What you are asked to do: Where the word "reset" occurs in a line of the listing, please copy the line.
━━━━━━
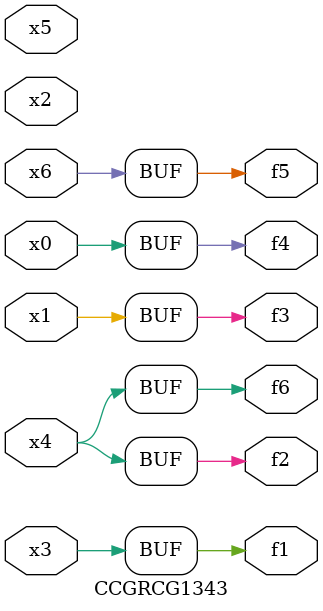
<source format=v>
module CCGRCG1343(
	input x0, x1, x2, x3, x4, x5, x6,
	output f1, f2, f3, f4, f5, f6
);
	assign f1 = x3;
	assign f2 = x4;
	assign f3 = x1;
	assign f4 = x0;
	assign f5 = x6;
	assign f6 = x4;
endmodule

</source>
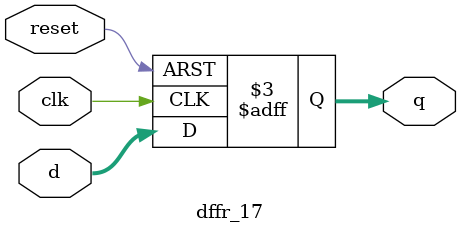
<source format=v>



module rfa (sum, g, p, a, b, cin);

   output sum;
   output g;
   output p;
   input a;
   input b;
   input cin;

   xor x1(sum, a, b, cin);
   and a1(g, a, b);
   or  o1(p, a, b);
   
endmodule


//17-bit Register with reset

module dffr_17 (q, d, clk, reset);

   output [16:0] q;
   input  [16:0] d;
   input  clk, reset;
   
   reg [16:0] q;
   
   always @ (posedge clk or negedge reset) 
      if (reset == 0)
         q <= 0; 
      else
         q <= d;

endmodule

</source>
━━━━━━
Answer to the problem:
//17-bit Register with reset
module dffr_17 (q, d, clk, reset);
   input  clk, reset;
   always @ (posedge clk or negedge reset) 
      if (reset == 0)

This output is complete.